What do you have now? This is a call a lot and shoot a little type of hunting. If you have a good accurate gun now, you can use it now. If you get into hunting yot's a lot, then get a gun just for that. For now any centerfire gu will do with the right bullet selection.


----------



## zogman (Mar 20, 2002)

Under 200 yrds the .223
200 to 350 yards a 22-250
350 plus yards either a 6mm Remington or a 25-06
All using handloads.
Just my preference. Oh, during deer season .270 with 130 gr Sierra boattails will work at any range. :sniper:


----------



## Remmi_&amp;_I (Dec 2, 2003)

We shoot the 22-250 on coyotes. I bought a used one last year and got it pretty cheap. Spent the money I saved on a better scope!


----------



## OneShotOneKill (Feb 13, 2004)

I currently use a Remington 700 BDL that I re-chambered myself in 22-250 Remington Ackley Improved for a superb varmint rifle. I have an older Leupold Vari-X II 3x9x40 scope with Leupold base and rings. Killer combo.


----------



## Aussie shooter (Dec 6, 2003)

Oooh my goodness that sounds like an absolutely gorgeous gun One Shot One Kill! I would love to have a rufle like that. I bet you enjoy it! Great outfit!


----------



## mr.trooper (Aug 3, 2004)

If you havnt got the gun yet, id say go for a good AR-15 coppy. the .223 is great for varmiting, and when the time comes to hunt soemthing else, you can buy a conversion kit to a more powerfull round for less than the price of a new gun.

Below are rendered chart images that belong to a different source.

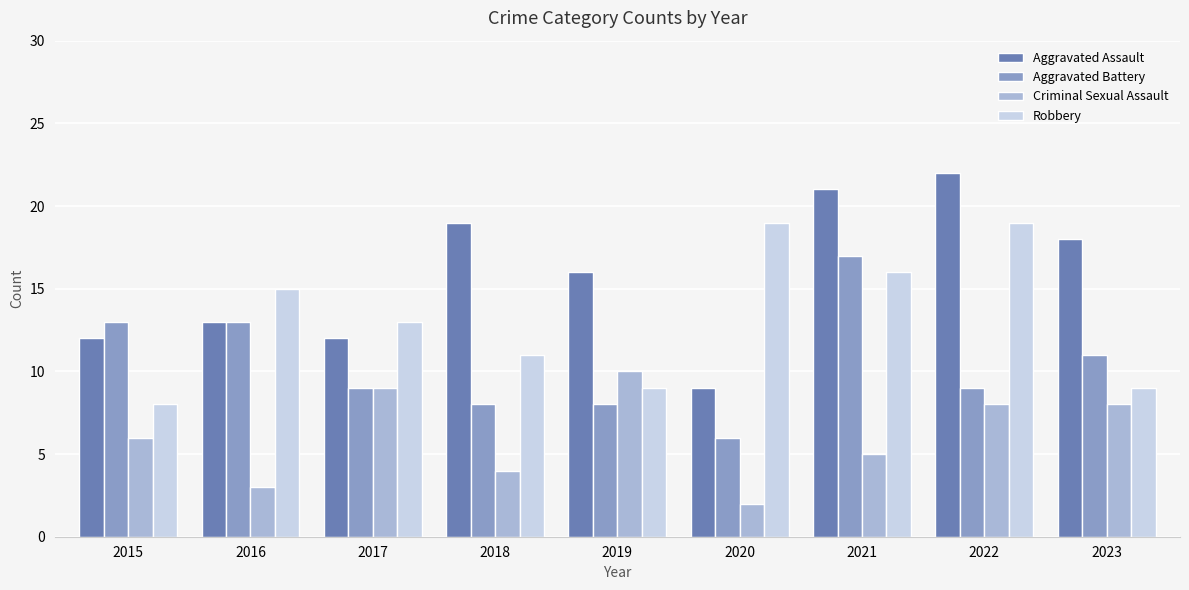

How many data points does each series have?

9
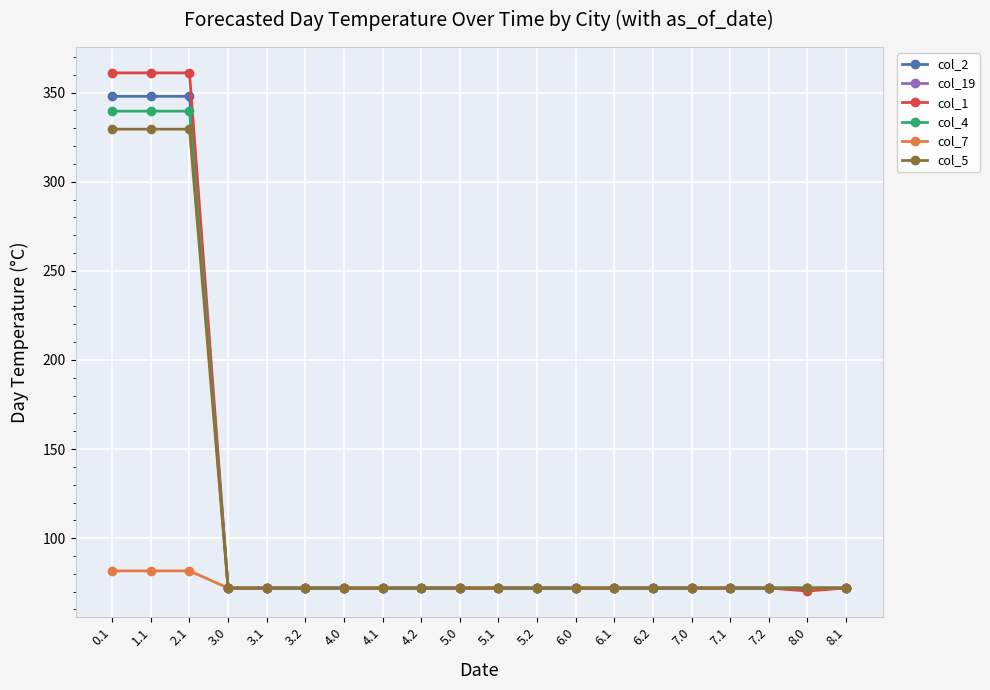

What are all the series names shown in the legend?

col_2, col_19, col_1, col_4, col_7, col_5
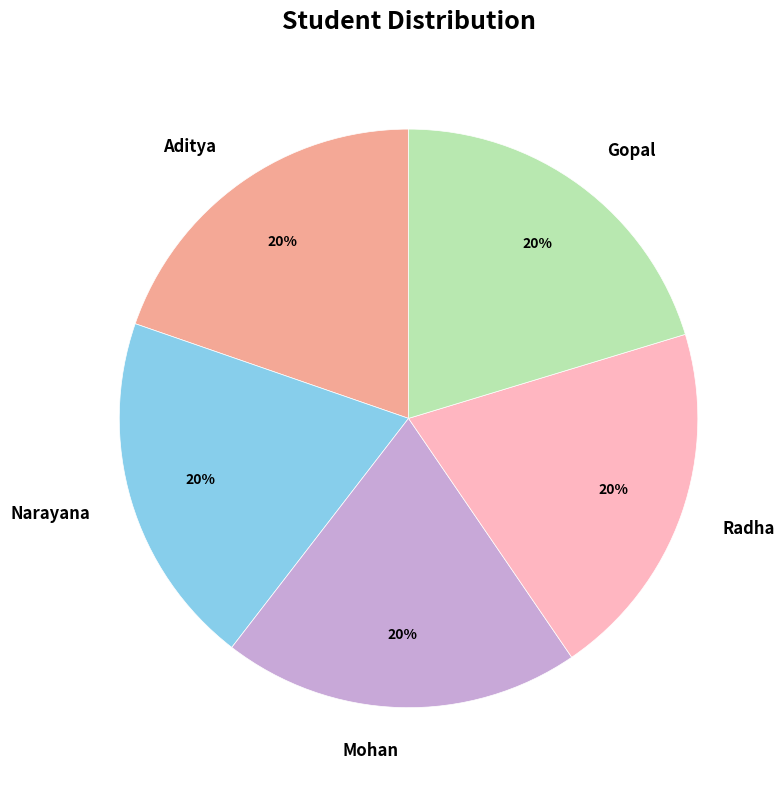

What is the ratio of the value at Narayana to the value at Gopal?

1.0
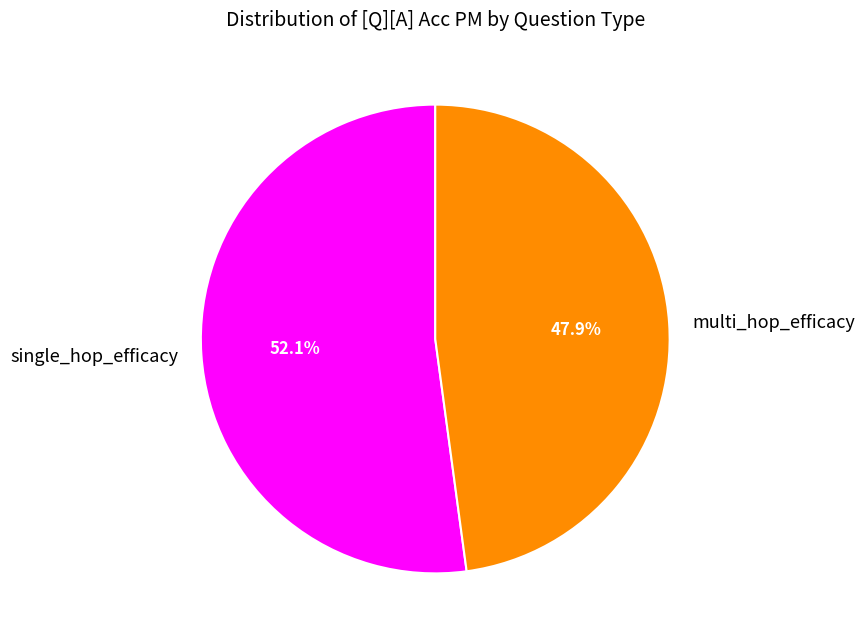

To the nearest percent, what portion does single_hop_efficacy represent?

52%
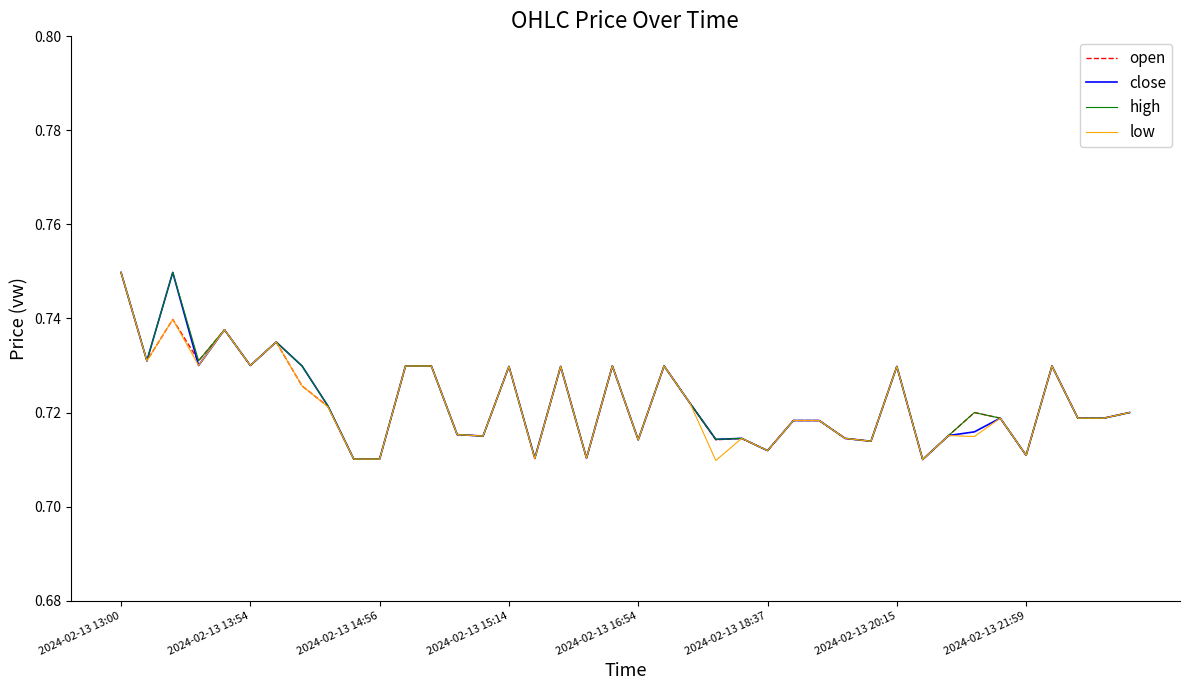

What are all the series names shown in the legend?

open, close, high, low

lets say you want to hunt deer. youv got several choices!

out to 200 yards you shouldnt have any problems with a 7.62x39, a 6.8 berret, or a .50 beowulf.

want to hunt squirel or rabbit? get a .22lr cnversion kit.


----------



## tikka_shooter (Nov 11, 2005)

.223 would be a good coyote gun but it wont shoot as far as others and you start getting a good strong wind, ur bullet will get blown away. 25-06 is good. i shot a red fox at 480yrds with a 20 mile cross wind, i aimed 1.5 foot high and right on his tip of his nose and hit him in the shoulder, i honestly couldnt believe it.


----------



## Bore.224 (Mar 23, 2005)

Yeah the best rifle for coyote is the one you have on your shoulder when you see one!!! :lol:


----------